SCOTS adventurer Mark Beaumont has revealed the specially-designed ice boat for his North Pole trip is too small.
Beaumont, 28, set off last Friday on a 450-mile row to the North Pole.
He disembarked with five others, including trip leader and veteran adventurer Jock Wishart, from Resolute Bay in the Canadian Arctic on Friday.
They aim to be the first to row to the magnetic North Pole – a journey that has only been made possible in the past ten years due to the melting of the polar ice caps.
But Beaumont, who set the world record for cycling round the world in2008, has revealed that the boat that the six of them will use had been designed for transport rather than comfort.

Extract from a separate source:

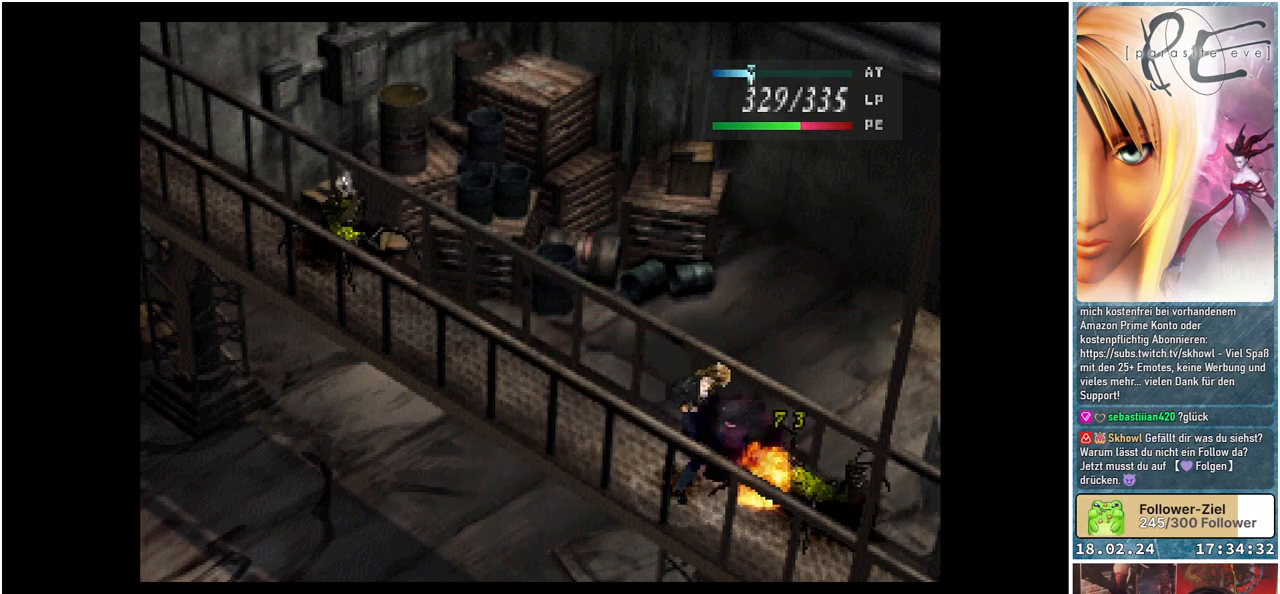
{"buttons": [], "events": []}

He said: “A triple skull boat for rowing the Atlantic or the Indian Ocean would normally be a good bit bigger than this.
“Ours is really small because the only way to bring it up to the Arctic was in a plane and it had to fit in the hold.

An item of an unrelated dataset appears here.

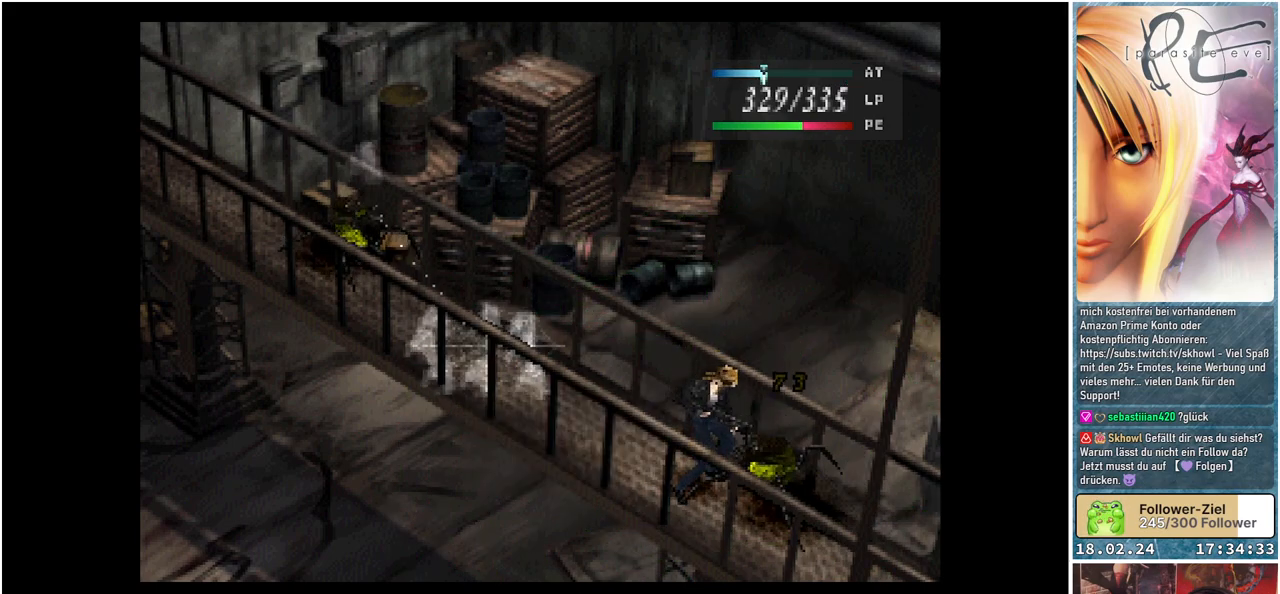
{"buttons": [], "events": []}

“It’s going to be incredibly cramped. I’m 6ft 3in – I wish I was a wee bit shorter.”
Wishart, who has trekked to the North Pole twice, said the boat – described as the world’s first ice boat – had been designed to take account of a number of practicalities.
He said: “Flying it up here determined the size of it. We had to have something that was very tough as well as having the capacity to take us and our supplies and also have the speed necessary to get us across the bits of water where we will run into very strong winds.
“I also made the decision that we needed to get the boat up on to the ice and so the underside was made to be like a sledge so that it could be dragged over the ice if needed. It’s unique.”
The Row to the Pole is expected to take about five weeks and will cross some of the world’s least known terrain.
The crew are expected to encounter polar bears and Beluga whales, as well as suffering from frostbite in sub-zero temperatures.
If they do not reach the North Pole by the first week in September the sea will freeze over again.